Vector's new method data() provides a const and non-const version.
However string's data() method only provides a const version.

I think they changed the wording about std::string so that the chars are now required to be contiguous (like std::vector).

Was std::string::data just missed? Or is the a good reason to only allow const access to a string's underlying characters?

note: std::vector::data has another nice feature, it's not undefined behavior to call data() on an empty vector. Whereas &vec.front() is undefined behavior if it's empty.

回答1:

In C++98/03 there was good reason to not have a non-const data() due to the fact that string was often implemented as COW. A non-const data() would have required a copy to be made if the refcount was greater than 1. While possible, this was not seen as desirable in C++98/03.

In Oct. 2005 the committee voted in LWG 464 which added the const and non-const data() to vector, and added const and non-const at() to map. At that time, string had not been changed so as to outlaw COW. But later, by C++11, a COW string is no longer conforming. The string spec was also tightened up in C++11 such that it is required to be contiguous, and there's always a terminating null exposed by operator[](size()). In C++03, the terminating null was only guaranteed by the const overload of operator[].

So in short a non-const data() looks a lot more reasonable for a C++11 string. To the best of my knowledge, it was never proposed.

Update

charT* data() noexcept;

was added basic_string in the C++1z working draft N4582 by David Sankel's P0272R1 at the Jacksonville meeting in Feb. 2016.

Nice job David!



回答2:

Historically, the string data has not been const because it would prevent several common optimizations, like copy-on-write (COW). This is now, IIANM, far less common, because it behaves badly with multithreaded programs.

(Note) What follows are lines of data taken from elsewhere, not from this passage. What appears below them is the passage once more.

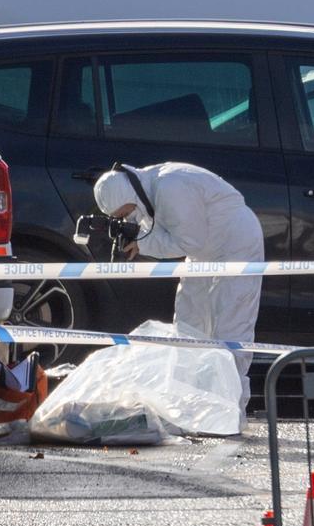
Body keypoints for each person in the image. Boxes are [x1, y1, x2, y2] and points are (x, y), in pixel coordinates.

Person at [93, 162, 264, 426]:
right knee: (188, 325)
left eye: (128, 212)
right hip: (204, 252)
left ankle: (231, 414)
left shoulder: (171, 187)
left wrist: (142, 241)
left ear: (131, 197)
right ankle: (192, 410)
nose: (129, 218)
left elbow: (188, 241)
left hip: (235, 246)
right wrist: (137, 237)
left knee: (231, 325)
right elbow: (182, 237)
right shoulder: (147, 189)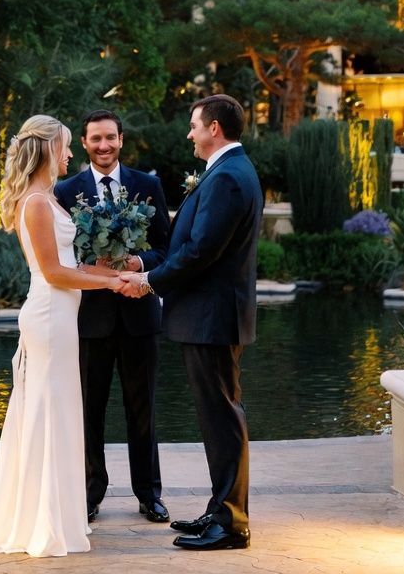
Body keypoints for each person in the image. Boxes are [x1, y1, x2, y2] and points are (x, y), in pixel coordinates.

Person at [0, 115, 124, 558]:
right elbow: (55, 273)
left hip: (61, 316)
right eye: (66, 145)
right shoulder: (36, 203)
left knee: (57, 411)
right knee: (47, 412)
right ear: (47, 149)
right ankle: (42, 521)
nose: (71, 153)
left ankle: (54, 514)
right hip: (49, 316)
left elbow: (71, 265)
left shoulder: (47, 198)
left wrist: (116, 273)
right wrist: (113, 285)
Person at [120, 94, 263, 552]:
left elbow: (201, 251)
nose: (189, 133)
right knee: (219, 417)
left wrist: (148, 281)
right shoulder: (229, 171)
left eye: (194, 125)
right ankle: (220, 511)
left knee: (222, 419)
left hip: (212, 317)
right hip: (211, 317)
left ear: (214, 129)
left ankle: (231, 524)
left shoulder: (228, 178)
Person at [54, 109, 172, 525]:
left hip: (140, 315)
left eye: (110, 137)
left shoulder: (148, 186)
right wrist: (96, 269)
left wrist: (138, 263)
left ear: (121, 139)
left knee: (144, 410)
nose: (103, 145)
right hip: (90, 319)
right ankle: (90, 493)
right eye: (95, 139)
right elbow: (62, 256)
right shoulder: (65, 191)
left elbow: (166, 249)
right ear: (85, 143)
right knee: (89, 411)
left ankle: (149, 495)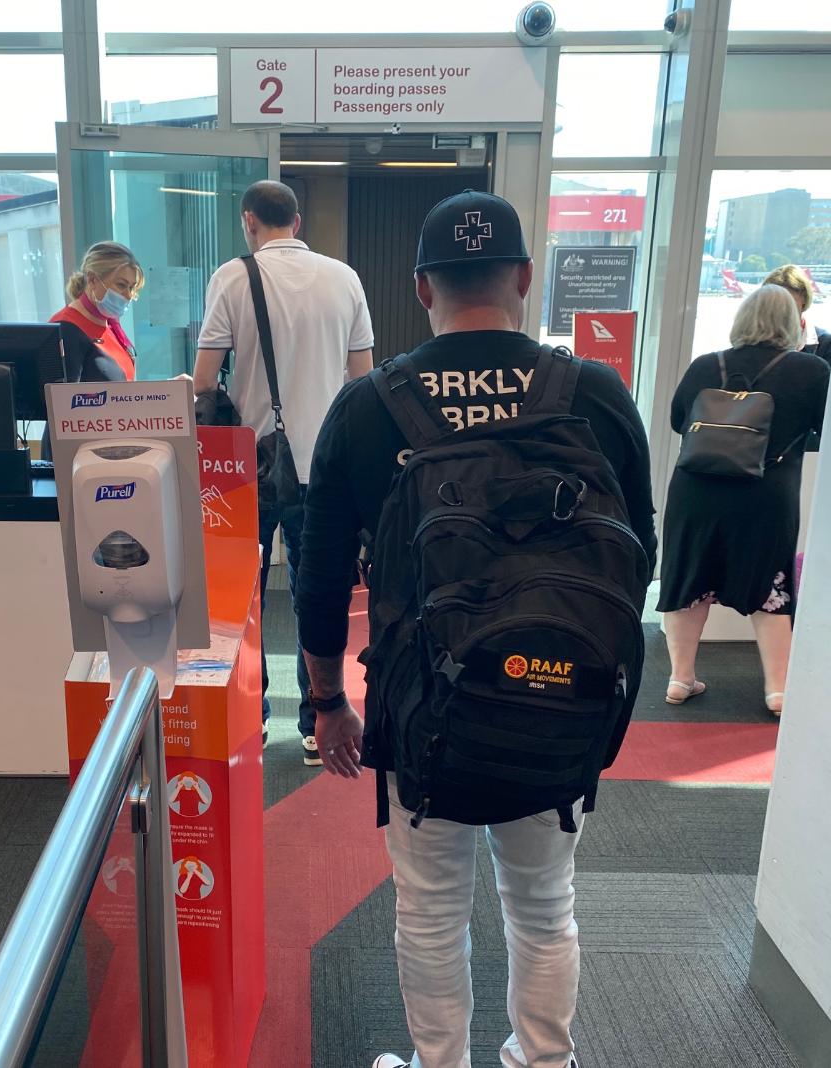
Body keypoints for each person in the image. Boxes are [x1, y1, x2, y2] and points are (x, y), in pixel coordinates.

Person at [294, 191, 656, 1068]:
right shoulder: (594, 393)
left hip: (425, 708)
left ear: (422, 288)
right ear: (526, 278)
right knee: (544, 904)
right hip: (562, 697)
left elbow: (320, 570)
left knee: (428, 908)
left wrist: (325, 701)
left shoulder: (370, 405)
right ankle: (543, 1062)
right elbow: (639, 549)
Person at [193, 180, 374, 762]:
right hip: (325, 463)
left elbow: (201, 383)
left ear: (251, 221)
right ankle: (314, 722)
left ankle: (252, 716)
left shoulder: (231, 277)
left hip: (252, 463)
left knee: (242, 594)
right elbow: (362, 378)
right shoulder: (344, 278)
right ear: (297, 221)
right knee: (315, 591)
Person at [657, 284, 828, 716]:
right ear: (793, 322)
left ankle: (680, 679)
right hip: (765, 494)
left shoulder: (705, 365)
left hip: (697, 489)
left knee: (688, 579)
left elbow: (679, 420)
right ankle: (778, 690)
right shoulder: (810, 371)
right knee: (770, 586)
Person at [41, 241, 145, 460]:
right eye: (121, 285)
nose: (127, 295)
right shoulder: (65, 328)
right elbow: (65, 411)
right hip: (81, 457)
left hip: (114, 447)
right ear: (92, 279)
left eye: (131, 288)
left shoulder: (110, 325)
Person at [762, 263, 831, 365]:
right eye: (774, 303)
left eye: (789, 302)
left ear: (804, 298)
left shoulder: (825, 343)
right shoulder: (753, 341)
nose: (782, 309)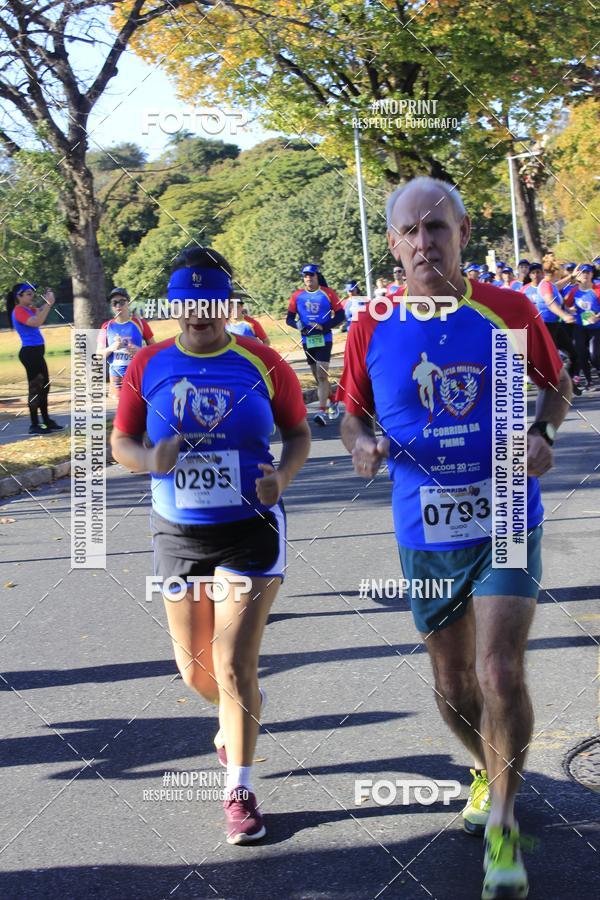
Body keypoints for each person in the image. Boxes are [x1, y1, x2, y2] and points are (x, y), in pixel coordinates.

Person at [337, 176, 571, 900]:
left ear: (464, 233)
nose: (423, 242)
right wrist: (359, 445)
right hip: (426, 522)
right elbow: (350, 414)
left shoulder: (507, 310)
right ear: (392, 243)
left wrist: (541, 430)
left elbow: (555, 386)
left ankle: (503, 822)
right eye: (409, 230)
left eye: (437, 227)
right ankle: (485, 767)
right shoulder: (371, 323)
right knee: (453, 681)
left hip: (505, 506)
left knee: (500, 671)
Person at [111, 246, 311, 845]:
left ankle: (240, 791)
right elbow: (120, 442)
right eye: (187, 301)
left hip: (251, 529)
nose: (199, 313)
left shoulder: (263, 360)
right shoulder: (146, 365)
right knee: (197, 671)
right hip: (177, 532)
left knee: (231, 664)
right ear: (174, 305)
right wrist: (149, 457)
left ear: (227, 304)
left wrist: (283, 477)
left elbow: (298, 432)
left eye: (210, 301)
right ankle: (237, 710)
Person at [286, 263, 345, 425]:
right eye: (305, 275)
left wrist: (324, 326)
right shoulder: (297, 295)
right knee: (318, 376)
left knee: (321, 373)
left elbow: (341, 315)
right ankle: (332, 399)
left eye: (311, 275)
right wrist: (300, 327)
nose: (308, 278)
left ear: (317, 276)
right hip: (308, 339)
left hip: (324, 338)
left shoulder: (328, 293)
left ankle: (321, 411)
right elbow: (289, 318)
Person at [6, 282, 64, 434]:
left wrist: (46, 301)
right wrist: (49, 304)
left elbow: (39, 312)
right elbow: (36, 321)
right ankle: (34, 425)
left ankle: (46, 421)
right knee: (35, 388)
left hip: (37, 353)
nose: (32, 296)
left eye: (33, 293)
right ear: (19, 296)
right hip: (30, 353)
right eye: (29, 293)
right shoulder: (18, 310)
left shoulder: (28, 309)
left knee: (45, 386)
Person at [97, 288, 154, 399]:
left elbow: (155, 350)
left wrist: (141, 351)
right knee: (120, 413)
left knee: (140, 411)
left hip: (137, 376)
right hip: (116, 380)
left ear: (128, 303)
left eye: (122, 302)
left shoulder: (140, 323)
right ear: (111, 306)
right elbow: (98, 355)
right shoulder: (106, 326)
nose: (118, 305)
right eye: (114, 303)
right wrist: (112, 348)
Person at [564, 264, 600, 386]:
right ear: (578, 275)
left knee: (594, 356)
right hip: (579, 327)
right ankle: (589, 381)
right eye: (582, 272)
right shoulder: (574, 290)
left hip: (596, 328)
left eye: (588, 272)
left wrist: (597, 317)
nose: (585, 274)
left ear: (591, 274)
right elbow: (565, 305)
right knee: (581, 354)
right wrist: (570, 311)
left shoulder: (597, 289)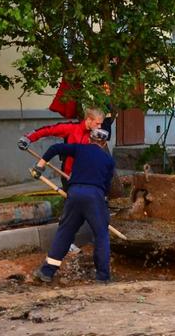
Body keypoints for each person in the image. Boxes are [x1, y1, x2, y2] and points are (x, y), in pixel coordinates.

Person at [30, 123, 115, 284]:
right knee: (101, 235)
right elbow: (107, 186)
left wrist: (40, 166)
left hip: (74, 194)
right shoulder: (108, 160)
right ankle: (103, 277)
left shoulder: (80, 149)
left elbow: (55, 148)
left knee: (65, 232)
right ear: (104, 143)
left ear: (90, 139)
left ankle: (47, 272)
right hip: (95, 196)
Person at [18, 108, 107, 189]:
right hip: (67, 174)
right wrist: (28, 138)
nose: (99, 127)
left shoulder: (96, 137)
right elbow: (48, 130)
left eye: (101, 124)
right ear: (88, 119)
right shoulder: (71, 128)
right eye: (97, 123)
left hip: (86, 177)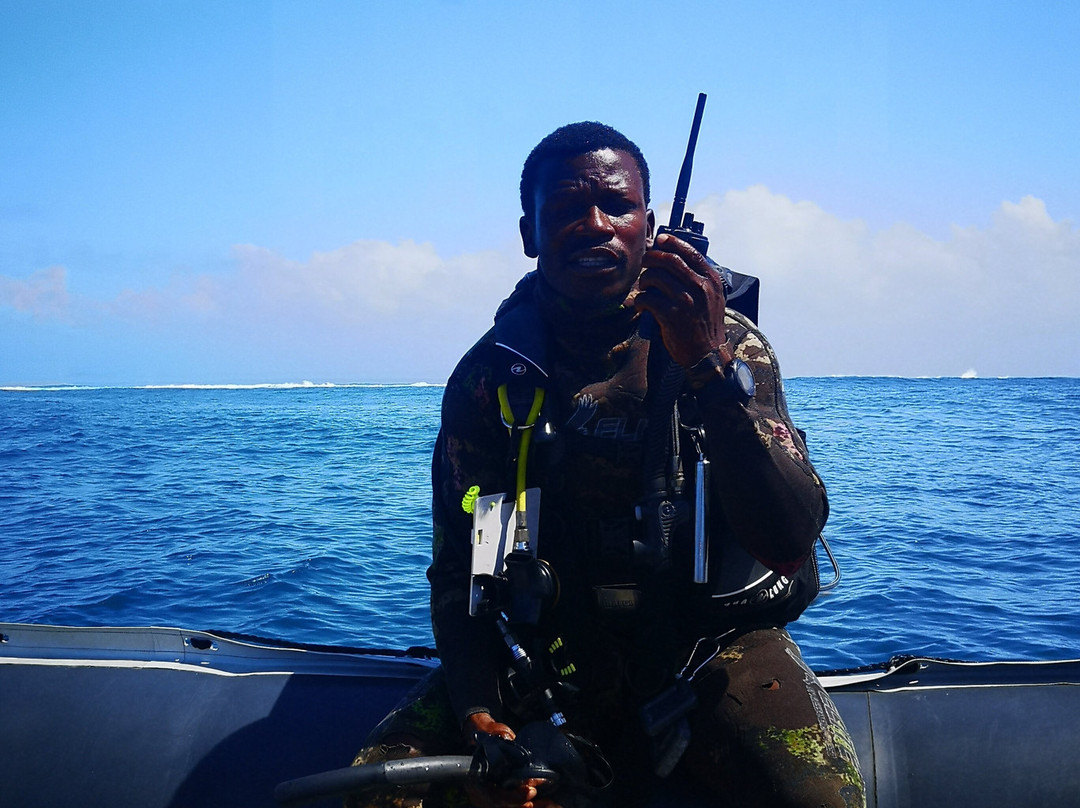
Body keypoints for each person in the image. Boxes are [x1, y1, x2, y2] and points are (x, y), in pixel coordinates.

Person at [348, 122, 864, 808]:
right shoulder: (488, 381)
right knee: (375, 792)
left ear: (650, 225)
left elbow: (790, 539)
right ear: (530, 233)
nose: (593, 225)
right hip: (546, 657)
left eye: (616, 207)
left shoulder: (735, 347)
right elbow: (458, 579)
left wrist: (708, 365)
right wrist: (479, 719)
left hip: (709, 649)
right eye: (564, 210)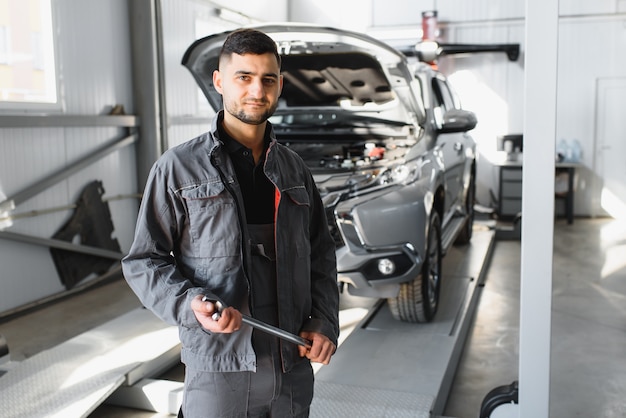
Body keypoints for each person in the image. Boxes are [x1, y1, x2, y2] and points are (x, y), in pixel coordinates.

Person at [121, 28, 340, 418]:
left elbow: (321, 255)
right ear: (219, 82)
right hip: (217, 366)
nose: (257, 90)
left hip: (290, 364)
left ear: (280, 85)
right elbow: (144, 261)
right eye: (244, 77)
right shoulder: (178, 168)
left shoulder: (295, 170)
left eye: (267, 79)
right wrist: (189, 303)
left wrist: (323, 322)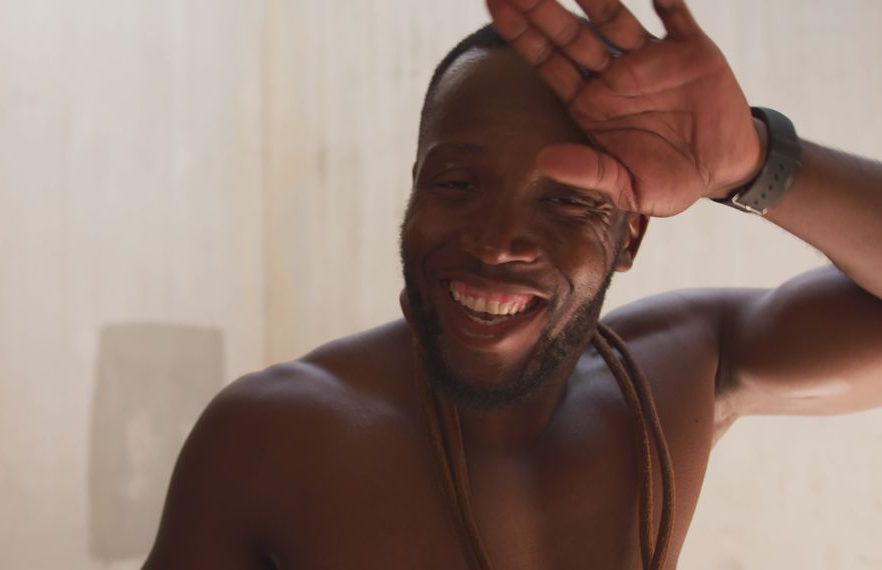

BTW, yes they are now required to be contiguous:

[string.require].5: The char-like objects in a basic_string object shall be stored contiguously. That is, for any basic_string object s, the identity &*(s.begin() + n) == &*s.begin() + n shall hold for all values of n such that 0 <= n < s.size().

Another reason might be to avoid code such as:

std::string ret;
strcpy(ret.data(), "whatthe...");

Or any other function that returns a preallocated char array.



回答3:

Although I'm not that well-versed in the standard, it might be due to the fact that std::string doesn't need to contain null-terminated data, but it can and it doesn't need to contain an explicit length field, but it can. So changing the undelying data and e.g. adding a '\0' in the middle might get the strings length field out of sync with the actual char data and thus leave the object in an invalid state.



回答4:

@Christian Rau

From the time the original Plauger (around 1995 I think) string class was STL-ized by the committee (turned into a Sequence, templatified), std::string has always been std::vector plus string-related stuff (conversion from/to 0-terminated, concatenation, ...), plus some oddities, like COW that's actually "Copy on Write and on non-const begin()/end()/operator[]".

But ultimately a std::string is really a std::vector under another name, with a slightly different focus and intent. So:

  • just like std::vector, std::string has either a size data member or both start and end data members;
  • just like std::vector, std::string does not care about the value of its elements, embedded NUL or others.

std::string is not a C string with syntax sugar, utility functions and some encapsulation, just like std::vector<T> is not T[] with syntax sugar, utility functions and some encapsulation.